The following is part of an article by Ja'han Jones at MSNBC.com:
On Tuesday, a Senate Homeland Security and Governmental Affairs subcommittee held a hearing on its investigation into the disturbing raft of sexual abuse against women at facilities operated by the Federal Bureau of Prisons. In his opening statement, the chair, Sen. Jon Ossoff, D-Ga., said the BOP “is failing systemically to prevent, detect and address sexual abuse of prisoners by its own employees.”
The findings are the result of an eight-month investigation. According to the subcommittee, over the past decade Bureau of Prisons employees sexually abused incarcerated women in at least 19 of the 29 federal facilities — about two-thirds — where women have been held. Investigators found at least 134 cases to be substantiated, but Ossoff added a caveat.
“Given the fear of retaliation by survivors of sexual abuse; the apparent apathy by senior BOP officials at the facility, regional office and headquarters levels; and severe shortcomings in the investigative practices implemented by BOP’s Office of Internal Affairs and the Department of Justice inspector general, I suspect the extent of abuse is significantly wider.”
Here are some of the other key findings in the investigative report:
- The BOP has failed to prevent, detect and stop recurring sexual abuse in at least four federal facilities — including abuse by senior prison officials. (For example, at FCI Dublin, a federal prison in California, both the warden and the chaplain were among several employees who were found to have sexually abused incarcerated women.)
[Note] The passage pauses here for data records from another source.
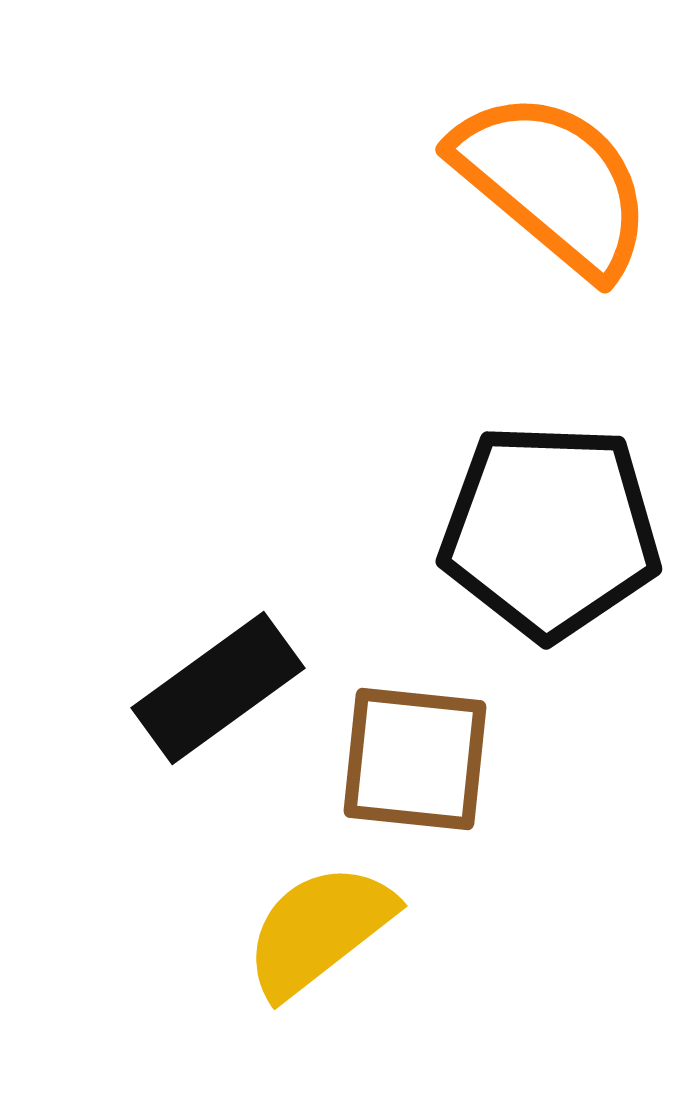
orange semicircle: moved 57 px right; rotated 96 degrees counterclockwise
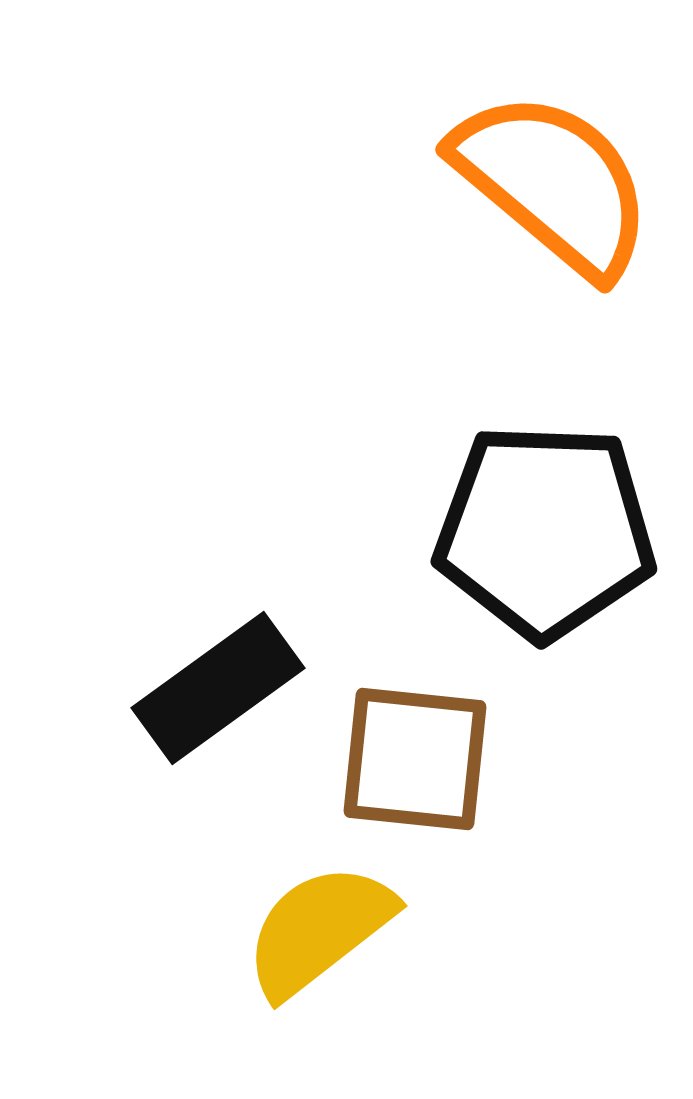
black pentagon: moved 5 px left
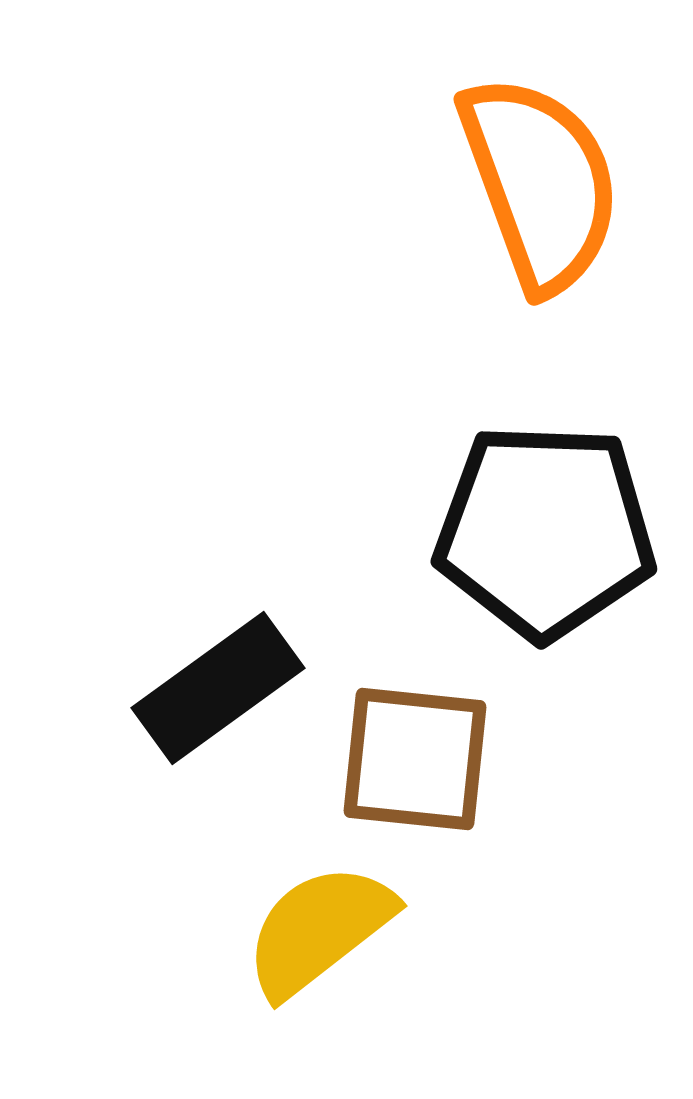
orange semicircle: moved 13 px left; rotated 30 degrees clockwise
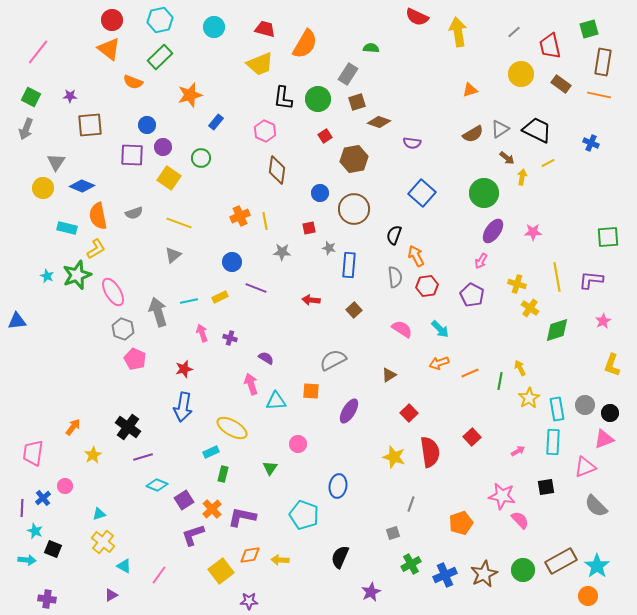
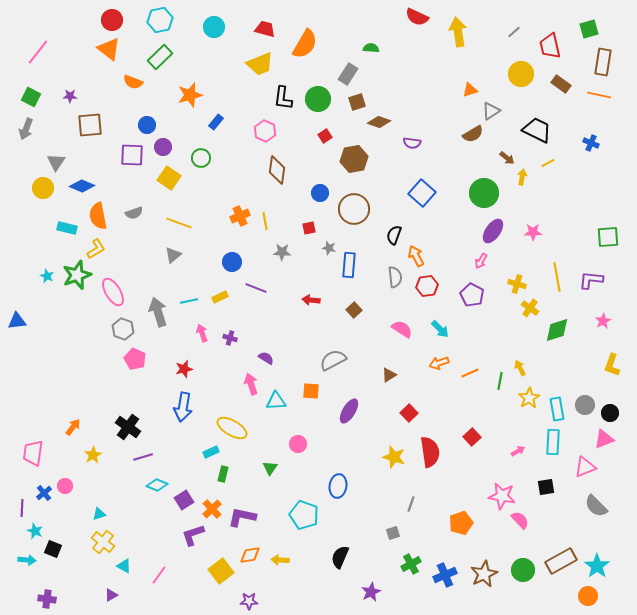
gray triangle at (500, 129): moved 9 px left, 18 px up
blue cross at (43, 498): moved 1 px right, 5 px up
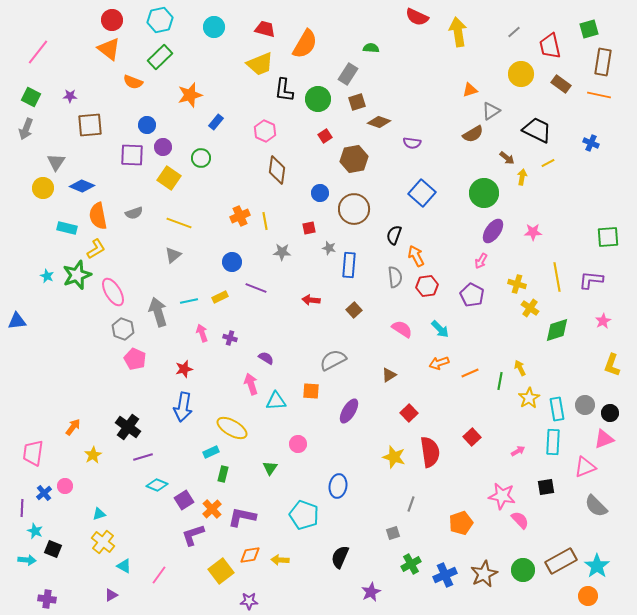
black L-shape at (283, 98): moved 1 px right, 8 px up
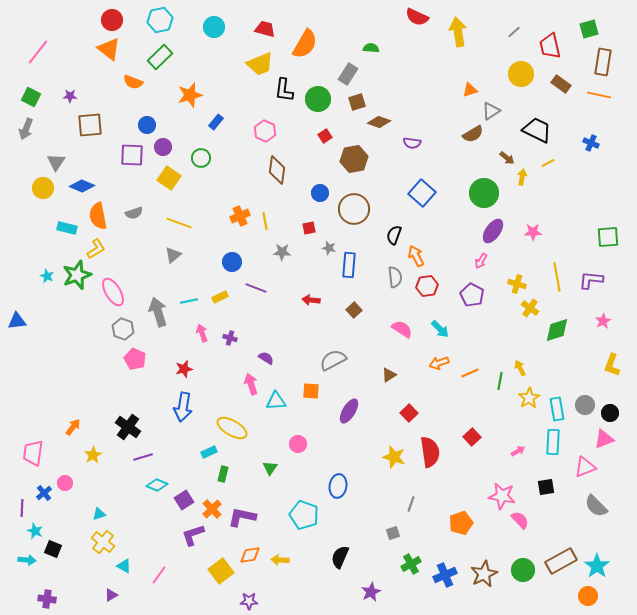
cyan rectangle at (211, 452): moved 2 px left
pink circle at (65, 486): moved 3 px up
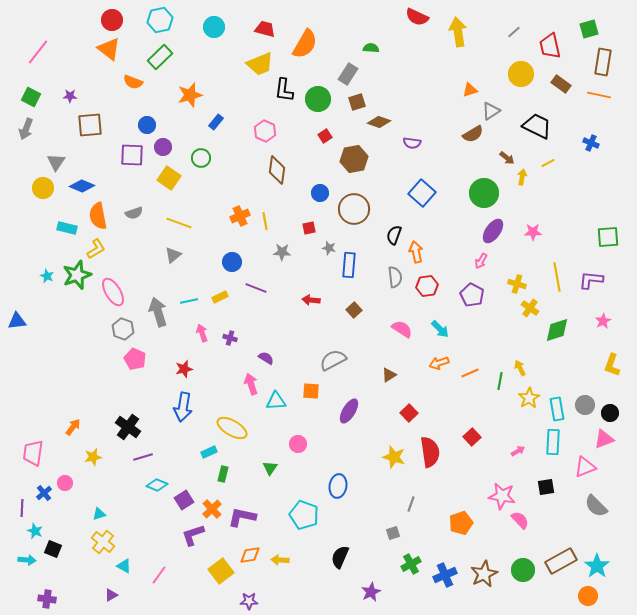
black trapezoid at (537, 130): moved 4 px up
orange arrow at (416, 256): moved 4 px up; rotated 15 degrees clockwise
yellow star at (93, 455): moved 2 px down; rotated 18 degrees clockwise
- The BOP has failed to effectively implement the Prison Rape Elimination Act, a 2003 law meant to establish better standards and oversight to prevent sexual abuse in federal prisons — whether committed by incarcerated people or prison officials. (Just last week, the officer at FCI Dublin whose job was to ensure the prison complied with PREA was convicted of sexually abusing incarcerated women.)
- The failures have been systemic. Prisons were able to pass mandatory PREA audits during a time when officials there said there was a “culture of abuse” in the facilities.
- The BOP has a backlog of about 8,000 internal affairs cases that has built up over more than five years, including hundreds of sexual abuse allegations against staff that haven’t been investigated.